Extraction 3 is an upcoming American action thriller film directed by Sam Hargrave and written by Joe Russo and David Weil. It is based on the graphic novel Ciudad by Ande Parks, Joe Russo, Anthony Russo, Fernando León González and Eric Skillman. It is the sequel to Extraction 2, where Chris Hemsworth and Golshifteh Farahani reprise their roles from the first two films, and Idris Elba returning from Extraction 2. Don Lee, Joe Taslim, Chi Lewis-Parry, Siena Agudong, and Pierce Brosnan also star.

==Cast==
- Chris Hemsworth as Tyler Rake, a former Australian SASR Operator turned black ops mercenary
- Golshifteh Farahani as Nik Khan, a mercenary and partner of Tyler
- Idris Elba as Alcott
- Don Lee as Tygo, a former child soldier turned mercenary.
- Joe Taslim
- Chi Lewis-Parry
- Siena Agudong
- Pierce Brosnan

==Production==
In April 2024, Joe Russo confirmed that a sequel to Extraction 2 was in development, with Sam Hargrave returning to direct and Russo writing the screenplay, and Chris Hemsworth reprising his role as Tyler Rake.

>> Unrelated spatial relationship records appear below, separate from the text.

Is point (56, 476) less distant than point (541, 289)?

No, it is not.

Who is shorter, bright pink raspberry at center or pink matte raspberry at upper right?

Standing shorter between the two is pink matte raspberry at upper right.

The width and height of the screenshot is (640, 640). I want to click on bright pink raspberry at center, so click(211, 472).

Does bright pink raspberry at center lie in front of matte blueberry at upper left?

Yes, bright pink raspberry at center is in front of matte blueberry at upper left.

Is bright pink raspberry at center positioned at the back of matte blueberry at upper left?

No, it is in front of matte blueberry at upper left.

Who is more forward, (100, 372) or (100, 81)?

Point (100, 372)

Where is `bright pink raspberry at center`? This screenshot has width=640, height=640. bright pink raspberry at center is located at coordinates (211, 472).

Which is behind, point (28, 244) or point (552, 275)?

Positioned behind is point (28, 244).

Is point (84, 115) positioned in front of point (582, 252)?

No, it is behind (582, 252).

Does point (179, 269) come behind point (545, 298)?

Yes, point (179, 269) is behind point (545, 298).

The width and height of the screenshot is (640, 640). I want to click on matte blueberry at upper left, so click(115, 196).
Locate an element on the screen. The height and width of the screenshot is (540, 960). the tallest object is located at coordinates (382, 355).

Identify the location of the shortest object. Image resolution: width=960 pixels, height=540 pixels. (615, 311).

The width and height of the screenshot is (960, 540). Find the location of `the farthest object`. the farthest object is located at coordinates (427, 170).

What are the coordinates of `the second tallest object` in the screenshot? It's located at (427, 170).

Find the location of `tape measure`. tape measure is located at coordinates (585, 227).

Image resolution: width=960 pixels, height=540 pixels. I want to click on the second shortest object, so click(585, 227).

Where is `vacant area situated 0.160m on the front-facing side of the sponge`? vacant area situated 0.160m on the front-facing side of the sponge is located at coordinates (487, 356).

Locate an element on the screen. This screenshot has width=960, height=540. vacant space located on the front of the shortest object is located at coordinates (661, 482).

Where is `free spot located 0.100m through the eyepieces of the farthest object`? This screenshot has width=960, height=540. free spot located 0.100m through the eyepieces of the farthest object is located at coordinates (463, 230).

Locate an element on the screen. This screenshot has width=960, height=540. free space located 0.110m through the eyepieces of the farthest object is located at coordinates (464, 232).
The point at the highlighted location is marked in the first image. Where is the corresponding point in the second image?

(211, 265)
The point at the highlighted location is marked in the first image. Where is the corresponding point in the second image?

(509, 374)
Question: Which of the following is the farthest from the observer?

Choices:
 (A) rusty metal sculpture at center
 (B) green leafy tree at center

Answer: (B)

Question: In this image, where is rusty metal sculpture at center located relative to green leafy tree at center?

In July, Hemsworth mentioned that the writing process was going smoothly, that they were making sure that the story was good enough to basically follow the last two films. In April 2026, Golshifteh Farahani and Idris Elba were set to reprise their roles as Nik Khan and Alcott. The rest of the cast was announced in August 2026.

===Filming===
Principal photography began in July 2026 and it is expected to wrap on October 9, 2026, in Sydney, Wollongong, and Europe, with Fraser Taggart serving as the cinematographer.